Shu Ting was in the bedroom getting their daughter dressed. His son was eating cereal, the house-brand kind, and didn’t seem to know the difference.

Wei Liang picked up his phone.

𝗧𝗵𝗶𝘀 𝘁𝗶𝗺𝗲, 𝗵𝗲 𝗼𝗽𝗲𝗻𝗲𝗱 𝗶𝘁.

The number was still small. The mortgage was still there. The infant care bill was still coming on the first.

But the notebook was beside him.

And the person who wrote it was ten steps away, singing something off-key to a baby who didn’t care about the melody.

He looked at the screen.
Then at the notebook.
And for the first time in three months, the tightness didn’t come. Not because the number changed.

Because he wasn’t staring at it alone.

There are a lot of Wei Liangs in Singapore right now.

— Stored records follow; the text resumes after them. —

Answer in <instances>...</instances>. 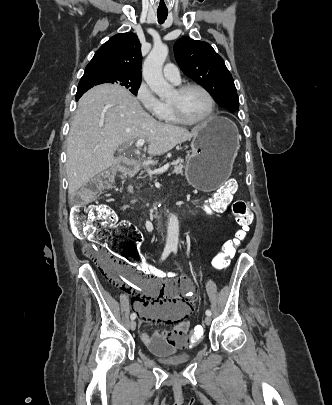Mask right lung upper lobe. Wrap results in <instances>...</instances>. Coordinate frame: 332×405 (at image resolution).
<instances>
[{
    "label": "right lung upper lobe",
    "mask_w": 332,
    "mask_h": 405,
    "mask_svg": "<svg viewBox=\"0 0 332 405\" xmlns=\"http://www.w3.org/2000/svg\"><path fill=\"white\" fill-rule=\"evenodd\" d=\"M110 70L141 78V44L134 33L114 35L96 52L85 72Z\"/></svg>",
    "instance_id": "right-lung-upper-lobe-1"
}]
</instances>
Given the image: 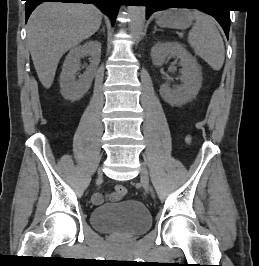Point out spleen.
Segmentation results:
<instances>
[{
  "instance_id": "1",
  "label": "spleen",
  "mask_w": 259,
  "mask_h": 266,
  "mask_svg": "<svg viewBox=\"0 0 259 266\" xmlns=\"http://www.w3.org/2000/svg\"><path fill=\"white\" fill-rule=\"evenodd\" d=\"M190 14L196 23L189 32L188 43L195 54L213 70H220L225 59V48L215 21L209 15L198 10H194Z\"/></svg>"
}]
</instances>
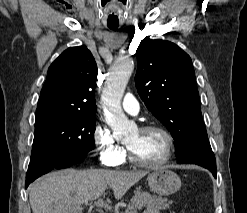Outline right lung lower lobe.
Masks as SVG:
<instances>
[{
  "label": "right lung lower lobe",
  "mask_w": 247,
  "mask_h": 213,
  "mask_svg": "<svg viewBox=\"0 0 247 213\" xmlns=\"http://www.w3.org/2000/svg\"><path fill=\"white\" fill-rule=\"evenodd\" d=\"M87 154L80 156L78 158H67V157H60L56 153H52L47 158L36 161L35 163H30L28 167V171L26 174V183L25 187L27 188L28 185L33 182L36 178L51 171L54 168H66L73 164L80 163L84 160ZM38 170V171H37Z\"/></svg>",
  "instance_id": "1"
}]
</instances>
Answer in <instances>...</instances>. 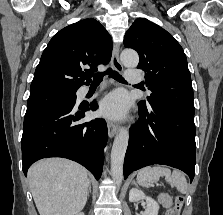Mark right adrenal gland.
Listing matches in <instances>:
<instances>
[{
    "label": "right adrenal gland",
    "mask_w": 223,
    "mask_h": 215,
    "mask_svg": "<svg viewBox=\"0 0 223 215\" xmlns=\"http://www.w3.org/2000/svg\"><path fill=\"white\" fill-rule=\"evenodd\" d=\"M91 191H92V187H91V183H89L88 197H89V193H91Z\"/></svg>",
    "instance_id": "right-adrenal-gland-1"
}]
</instances>
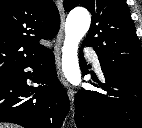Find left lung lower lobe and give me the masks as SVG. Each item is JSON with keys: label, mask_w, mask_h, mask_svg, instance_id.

Standing on the North East Line with their shoulders too high. Switching from kopi-C to kopi-O and pretending they prefer it.

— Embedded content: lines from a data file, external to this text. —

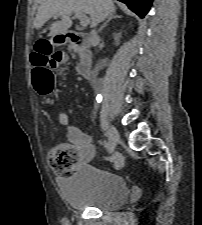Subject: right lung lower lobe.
<instances>
[{"instance_id": "98d812e1", "label": "right lung lower lobe", "mask_w": 202, "mask_h": 225, "mask_svg": "<svg viewBox=\"0 0 202 225\" xmlns=\"http://www.w3.org/2000/svg\"><path fill=\"white\" fill-rule=\"evenodd\" d=\"M128 5L137 15L143 18L150 9L153 0H119Z\"/></svg>"}]
</instances>
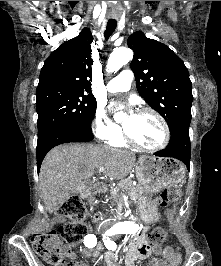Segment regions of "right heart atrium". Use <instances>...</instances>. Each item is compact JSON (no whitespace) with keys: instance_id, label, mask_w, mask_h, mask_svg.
<instances>
[{"instance_id":"d8ad5b80","label":"right heart atrium","mask_w":221,"mask_h":266,"mask_svg":"<svg viewBox=\"0 0 221 266\" xmlns=\"http://www.w3.org/2000/svg\"><path fill=\"white\" fill-rule=\"evenodd\" d=\"M92 132L100 140L110 141L121 135V127L111 121L101 107H97L93 120Z\"/></svg>"}]
</instances>
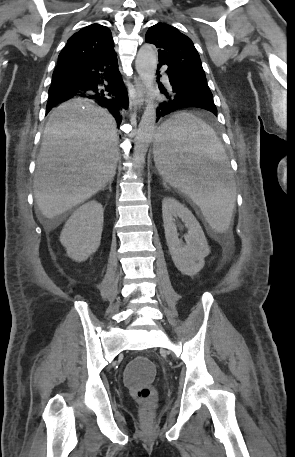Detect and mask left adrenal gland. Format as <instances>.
Here are the masks:
<instances>
[{
  "label": "left adrenal gland",
  "mask_w": 295,
  "mask_h": 457,
  "mask_svg": "<svg viewBox=\"0 0 295 457\" xmlns=\"http://www.w3.org/2000/svg\"><path fill=\"white\" fill-rule=\"evenodd\" d=\"M163 185H164V187H165L166 189H168V187L166 186V184H165V183H163Z\"/></svg>",
  "instance_id": "a2214340"
}]
</instances>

Doing the per-millilitre math on cooking oil at 10pm in an NTUC that’s about to close.

Carrying the weight so quietly that the person beside them on the sofa doesn’t even know how heavy it’s gotten.

And there are a lot of Shu Tings, too.

People who see the weight even when it doesn’t speak. Who’ve already started carrying it in their own way, one cancelled subscription and one batch-cooked Sunday at a time.

𝗧𝗵𝗲 𝗯𝗿𝗮𝘃𝗲𝘀𝘁 𝘁𝗵𝗶𝗻𝗴 𝗲𝗶𝘁𝗵𝗲𝗿 𝗼𝗳 𝘁𝗵𝗲𝗺 𝗱𝗶𝗱 𝘄𝗮𝘀 𝘁𝗵𝗮𝘁 𝗧𝘂𝗲𝘀𝗱𝗮𝘆 𝗻𝗶𝗴𝗵𝘁, 𝘄𝗵𝗲𝗻 𝘁𝗵𝗲𝘆 𝗳𝗶𝗻𝗮𝗹𝗹𝘆 𝗽𝘂𝘁 𝘁𝗵𝗲 𝗻𝘂𝗺𝗯𝗲𝗿𝘀 𝗯𝗲𝘁𝘄𝗲𝗲𝗻 𝘁𝗵𝗲𝗺 𝗶𝗻𝘀𝘁𝗲𝗮𝗱 𝗼𝗳 𝗯𝗲𝗵𝗶𝗻𝗱 𝘁𝗵𝗲𝗺.

So if you’re carrying something right now, try this.
This week.

Sit down with the person you trust most.
Open the notebook.

Not a literal blue one from Popular, just the numbers. The real ones. Put them on the table. Not with shame, but with honesty. Say “this is where we are” and ask the one question that changes everything: “What do we do about it together?”

Because the person beside you has probably been carrying more than you realize.

And the moment you stop fighting the squeeze alone is the moment it starts to feel survivable.

The tightness in your chest won’t ease because you earned more. It’ll ease because you finally let someone else hold it with you.

Who’s carrying the notebook in your house?